-- INPUT RECORDS follows --

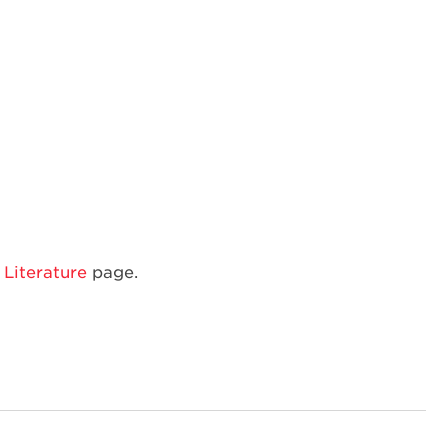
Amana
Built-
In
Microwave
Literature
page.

-- INPUT RECORDS concluded --
-- INPUT RECORDS follows --

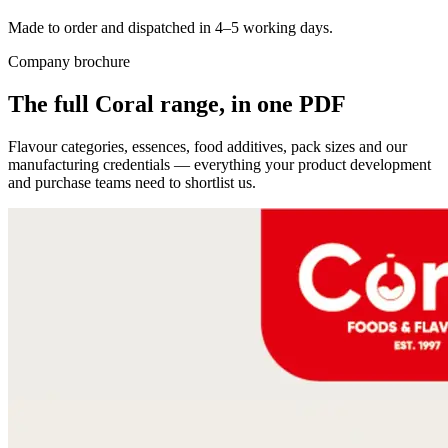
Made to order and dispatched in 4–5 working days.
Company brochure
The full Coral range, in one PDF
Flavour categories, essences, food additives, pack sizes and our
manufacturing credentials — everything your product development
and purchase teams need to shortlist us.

-- INPUT RECORDS concluded --

> _AIM OF THE EXERCISE_
Can you quote, word for word, the passage that opens with the line containing "Made to order" and closes with the line containing "and purchase teams need to shortlist us.", including both of those lines?

> _REPLY TO THE EXERCISE_
Made to order and dispatched in 4–5 working days.
Company brochure
The full Coral range, in one PDF
Flavour categories, essences, food additives, pack sizes and our
manufacturing credentials — everything your product development
and purchase teams need to shortlist us.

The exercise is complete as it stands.